Basically, this code runs a regular expression to parse out all the macro references, another to parse the properties out from that, and builds an XDocument with all the information.  To use this, I have to drop my assembly in the /bin directory of my site, and add it to /config/xsltExtensions.config (format is in the comment on the class).  Once I’ve done that, I’m ready to call it from my XSLT.

First, I have to add the setup information for my namespace to the <xsl:stylesheet/> tag:

<xsl:stylesheet xmlns:MyExtensions="urn:MyExtensions" exclude-result-prefixes="MyExtensions">

Now, I can call MyExtensions:DecodeMacroReferences from my XSLT.

<xsl:variable name="macros-output">
  <xsl:for-each select="./data[contains(string(.), 'UMBRACO_MACRO') and contains(string(.), 'VideoPlayer')]">
    <xsl:copy-of select="MyExtensions:DecodeMacroReferences(string(.))"/>
<xsl:variable name="macros" select="msxml:node-set($macros-output)//macro"/>

I'm doing a little bit of pre-filtering before calling my extension method - this is because I'm trying to take an easy step to minimize the number of times the extension gets called. The original code here was inside a for-each element that would traverse the entire document tree (so . was a node element). To use it in a different context, change the reference to 'data'.

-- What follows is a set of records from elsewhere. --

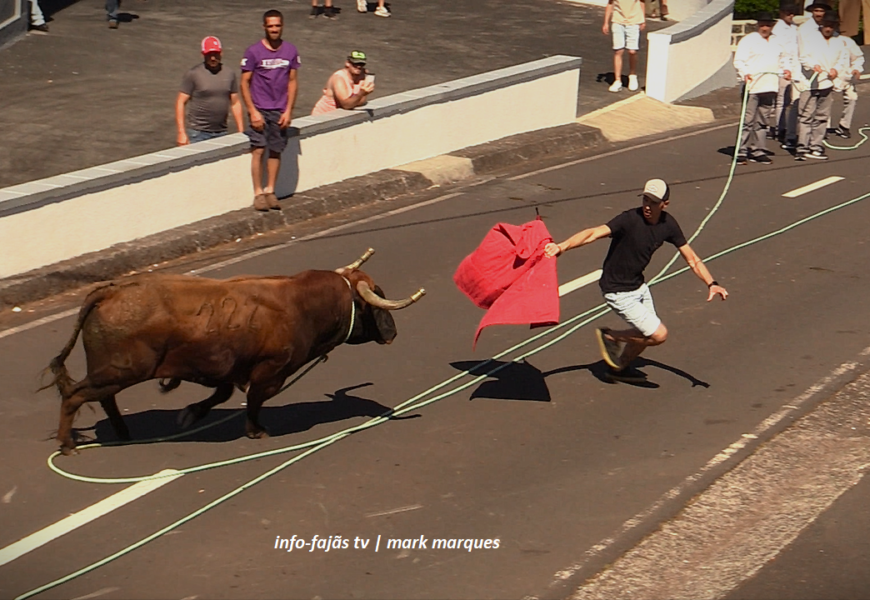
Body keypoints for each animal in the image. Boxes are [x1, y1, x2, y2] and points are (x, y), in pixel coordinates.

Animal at [43, 250, 426, 454]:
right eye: (374, 301)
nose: (393, 332)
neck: (301, 304)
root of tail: (111, 290)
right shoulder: (270, 371)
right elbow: (253, 399)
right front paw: (255, 430)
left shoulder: (223, 369)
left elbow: (223, 394)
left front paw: (190, 413)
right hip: (118, 370)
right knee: (75, 395)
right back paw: (67, 444)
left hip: (111, 373)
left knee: (102, 398)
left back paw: (123, 433)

Now that I have the macro references as a node-set (by running it through msxml:node-set), I can query it and use XPath to traverse it just like it was any other input document. This means that I can 'see through' macro references my users put into their pages and do something other than render the macro. In my case, that means I can build a video sitemap with the users having to do nothing more than drop the video player where they want it, but the same technique is usable anywhere else you need to treat macros as data.

XML+XSLT+C# can go pretty far. Just another reason why I like Umbraco as a CMS.